Fundamentals and Recent Progress in Magnetic Field Assisted CO2 Capture and Conversion

Abstract CO 2 capture and conversion technology are highly promising technologies that definitely play a part in the journey towards carbon neutrality. Releasing CO 2 by mild stimulation and the development of high efficiency catalytic processes are urgently needed. The magnetic field, as a thermodynamic parameter independent of temperature and pressure, is vital in the enhancement of CO 2 capture and conversion process. In this review, the recent progress of magnetic field‐enhanced CO 2 capture and conversion is comprehensively summarized.

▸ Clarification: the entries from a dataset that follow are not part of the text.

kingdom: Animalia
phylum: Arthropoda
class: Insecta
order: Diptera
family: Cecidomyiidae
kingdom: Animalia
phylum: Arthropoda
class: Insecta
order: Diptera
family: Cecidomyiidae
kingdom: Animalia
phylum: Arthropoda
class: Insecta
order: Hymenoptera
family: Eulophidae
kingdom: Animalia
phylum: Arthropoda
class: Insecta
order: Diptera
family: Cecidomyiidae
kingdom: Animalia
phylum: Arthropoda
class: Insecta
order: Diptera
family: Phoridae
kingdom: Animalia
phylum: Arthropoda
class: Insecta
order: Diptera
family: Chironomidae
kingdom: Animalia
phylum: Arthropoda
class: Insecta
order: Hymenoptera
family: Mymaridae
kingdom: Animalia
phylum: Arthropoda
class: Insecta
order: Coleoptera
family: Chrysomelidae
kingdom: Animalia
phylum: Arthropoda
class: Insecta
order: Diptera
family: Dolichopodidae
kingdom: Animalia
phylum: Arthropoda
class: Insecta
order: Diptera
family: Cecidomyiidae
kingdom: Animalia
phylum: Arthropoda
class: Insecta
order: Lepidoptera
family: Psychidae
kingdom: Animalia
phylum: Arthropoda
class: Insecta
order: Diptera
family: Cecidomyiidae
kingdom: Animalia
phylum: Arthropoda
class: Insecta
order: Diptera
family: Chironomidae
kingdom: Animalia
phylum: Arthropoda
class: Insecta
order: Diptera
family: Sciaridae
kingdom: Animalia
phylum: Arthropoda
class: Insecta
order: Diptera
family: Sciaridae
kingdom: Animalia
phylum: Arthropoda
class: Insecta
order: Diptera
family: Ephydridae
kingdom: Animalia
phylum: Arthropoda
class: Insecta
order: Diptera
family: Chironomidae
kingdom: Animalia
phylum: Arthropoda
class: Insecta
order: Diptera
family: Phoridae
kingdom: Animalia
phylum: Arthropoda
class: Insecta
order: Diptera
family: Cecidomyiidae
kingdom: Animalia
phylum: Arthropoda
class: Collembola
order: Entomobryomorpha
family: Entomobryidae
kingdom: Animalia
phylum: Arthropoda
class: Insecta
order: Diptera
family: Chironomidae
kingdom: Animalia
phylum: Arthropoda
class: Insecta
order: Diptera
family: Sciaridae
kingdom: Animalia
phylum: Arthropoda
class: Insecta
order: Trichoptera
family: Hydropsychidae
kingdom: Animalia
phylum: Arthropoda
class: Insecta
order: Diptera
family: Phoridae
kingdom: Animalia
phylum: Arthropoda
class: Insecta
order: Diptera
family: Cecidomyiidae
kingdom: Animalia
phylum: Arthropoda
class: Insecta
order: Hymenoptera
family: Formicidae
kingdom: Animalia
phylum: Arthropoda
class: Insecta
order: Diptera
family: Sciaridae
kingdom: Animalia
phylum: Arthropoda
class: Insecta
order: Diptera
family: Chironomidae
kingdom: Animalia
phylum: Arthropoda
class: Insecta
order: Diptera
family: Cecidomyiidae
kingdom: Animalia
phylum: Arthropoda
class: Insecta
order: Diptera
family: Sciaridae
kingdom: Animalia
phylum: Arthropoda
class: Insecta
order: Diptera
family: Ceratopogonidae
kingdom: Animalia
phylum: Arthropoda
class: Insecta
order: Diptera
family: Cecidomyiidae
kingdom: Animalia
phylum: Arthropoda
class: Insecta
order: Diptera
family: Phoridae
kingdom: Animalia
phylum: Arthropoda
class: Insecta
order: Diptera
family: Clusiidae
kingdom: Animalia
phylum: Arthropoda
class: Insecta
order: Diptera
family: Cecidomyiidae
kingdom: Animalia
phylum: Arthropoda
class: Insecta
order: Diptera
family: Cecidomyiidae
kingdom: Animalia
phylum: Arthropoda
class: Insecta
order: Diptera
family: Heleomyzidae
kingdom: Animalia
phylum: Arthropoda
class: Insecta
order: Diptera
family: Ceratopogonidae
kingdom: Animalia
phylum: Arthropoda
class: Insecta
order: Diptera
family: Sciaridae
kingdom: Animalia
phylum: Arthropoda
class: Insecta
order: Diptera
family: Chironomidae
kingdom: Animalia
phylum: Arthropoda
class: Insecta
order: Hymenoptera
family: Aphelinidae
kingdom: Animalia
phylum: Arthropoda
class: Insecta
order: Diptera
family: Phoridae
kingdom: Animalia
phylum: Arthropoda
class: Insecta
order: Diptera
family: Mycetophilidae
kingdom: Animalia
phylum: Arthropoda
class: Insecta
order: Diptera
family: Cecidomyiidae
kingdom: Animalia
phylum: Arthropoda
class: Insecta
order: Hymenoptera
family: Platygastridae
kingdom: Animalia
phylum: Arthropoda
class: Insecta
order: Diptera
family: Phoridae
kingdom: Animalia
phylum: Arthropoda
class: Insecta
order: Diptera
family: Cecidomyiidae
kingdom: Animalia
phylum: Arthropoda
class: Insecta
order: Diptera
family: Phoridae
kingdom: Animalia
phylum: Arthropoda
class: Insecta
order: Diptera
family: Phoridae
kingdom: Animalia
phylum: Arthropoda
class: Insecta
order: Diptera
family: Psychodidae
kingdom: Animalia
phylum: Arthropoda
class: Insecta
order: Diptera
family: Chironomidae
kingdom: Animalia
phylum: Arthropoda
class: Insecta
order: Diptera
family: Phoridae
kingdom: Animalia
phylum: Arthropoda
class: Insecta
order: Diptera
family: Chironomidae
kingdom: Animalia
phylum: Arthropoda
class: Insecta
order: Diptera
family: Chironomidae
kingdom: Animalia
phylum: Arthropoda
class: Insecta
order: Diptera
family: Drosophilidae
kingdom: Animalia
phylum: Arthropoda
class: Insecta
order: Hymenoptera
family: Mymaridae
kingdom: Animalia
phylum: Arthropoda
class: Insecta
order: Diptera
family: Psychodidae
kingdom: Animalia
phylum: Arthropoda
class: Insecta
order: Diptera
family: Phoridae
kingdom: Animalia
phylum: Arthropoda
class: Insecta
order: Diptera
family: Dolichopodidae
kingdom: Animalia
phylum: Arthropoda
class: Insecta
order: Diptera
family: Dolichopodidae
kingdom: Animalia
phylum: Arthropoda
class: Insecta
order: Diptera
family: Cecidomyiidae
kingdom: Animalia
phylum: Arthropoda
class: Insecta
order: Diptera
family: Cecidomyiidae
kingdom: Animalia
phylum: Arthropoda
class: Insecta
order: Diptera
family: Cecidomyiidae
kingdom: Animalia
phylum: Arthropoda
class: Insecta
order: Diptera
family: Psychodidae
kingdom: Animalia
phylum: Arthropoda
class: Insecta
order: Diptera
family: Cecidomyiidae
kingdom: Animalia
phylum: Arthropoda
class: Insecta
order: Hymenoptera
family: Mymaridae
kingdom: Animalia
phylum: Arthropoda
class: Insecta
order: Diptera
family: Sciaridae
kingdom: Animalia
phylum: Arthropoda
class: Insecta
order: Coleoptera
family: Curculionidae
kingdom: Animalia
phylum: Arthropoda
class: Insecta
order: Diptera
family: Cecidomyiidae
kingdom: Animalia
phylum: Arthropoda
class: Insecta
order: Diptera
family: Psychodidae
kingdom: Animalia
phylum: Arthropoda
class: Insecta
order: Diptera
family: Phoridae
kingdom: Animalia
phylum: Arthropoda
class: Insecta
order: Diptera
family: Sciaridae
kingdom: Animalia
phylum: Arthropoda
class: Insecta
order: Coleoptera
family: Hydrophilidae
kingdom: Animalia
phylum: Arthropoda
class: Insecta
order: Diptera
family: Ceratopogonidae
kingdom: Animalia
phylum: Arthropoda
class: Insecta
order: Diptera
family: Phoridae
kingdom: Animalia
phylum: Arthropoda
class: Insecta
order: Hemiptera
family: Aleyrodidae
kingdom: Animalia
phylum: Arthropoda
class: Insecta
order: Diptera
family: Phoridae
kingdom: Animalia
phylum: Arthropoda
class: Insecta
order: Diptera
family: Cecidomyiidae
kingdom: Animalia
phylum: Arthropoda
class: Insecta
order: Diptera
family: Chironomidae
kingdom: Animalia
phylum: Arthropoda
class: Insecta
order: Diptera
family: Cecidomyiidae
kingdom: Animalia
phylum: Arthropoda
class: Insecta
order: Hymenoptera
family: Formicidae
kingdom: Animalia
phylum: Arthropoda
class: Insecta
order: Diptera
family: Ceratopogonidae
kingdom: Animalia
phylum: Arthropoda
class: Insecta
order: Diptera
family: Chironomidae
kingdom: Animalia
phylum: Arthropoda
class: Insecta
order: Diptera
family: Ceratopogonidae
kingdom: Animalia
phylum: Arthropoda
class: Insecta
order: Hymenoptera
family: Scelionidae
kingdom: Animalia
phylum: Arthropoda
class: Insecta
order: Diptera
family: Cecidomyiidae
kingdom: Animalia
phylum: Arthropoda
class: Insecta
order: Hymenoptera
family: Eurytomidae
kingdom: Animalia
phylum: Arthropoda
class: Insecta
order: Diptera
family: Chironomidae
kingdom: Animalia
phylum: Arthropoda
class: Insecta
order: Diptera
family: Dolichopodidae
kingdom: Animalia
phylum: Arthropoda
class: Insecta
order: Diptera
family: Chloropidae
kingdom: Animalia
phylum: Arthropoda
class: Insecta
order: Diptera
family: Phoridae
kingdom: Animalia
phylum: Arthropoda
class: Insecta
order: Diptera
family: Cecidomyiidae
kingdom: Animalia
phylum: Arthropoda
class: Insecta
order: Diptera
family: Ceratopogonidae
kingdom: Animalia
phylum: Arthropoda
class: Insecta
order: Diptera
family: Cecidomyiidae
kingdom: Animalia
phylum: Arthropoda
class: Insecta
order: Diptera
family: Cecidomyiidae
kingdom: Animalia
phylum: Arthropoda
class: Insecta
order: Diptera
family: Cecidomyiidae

The theoretical fundamentals of magnetic field on CO 2 adsorption, release and catalytic reduction process are discussed, including the magnetothermal, magnetohydrodynamic, spin selection, Lorentz forces, magnetoresistance and spin relaxation effects. Additionally, a thorough review of the current progress of the enhancement strategies of magnetic field coupled with a variety of fields (including thermal, electricity, and light) is summarized in the aspect of CO 2 related process. Finally, the challenges and prospects associated with the utilization of magnetic field‐assisted techniques in the construction of CO 2 capture and conversion systems are proposed. This review offers a reference value for the future design of catalysts, mechanistic investigations, and practical implementation for magnetic field enhanced CO 2 capture and conversion.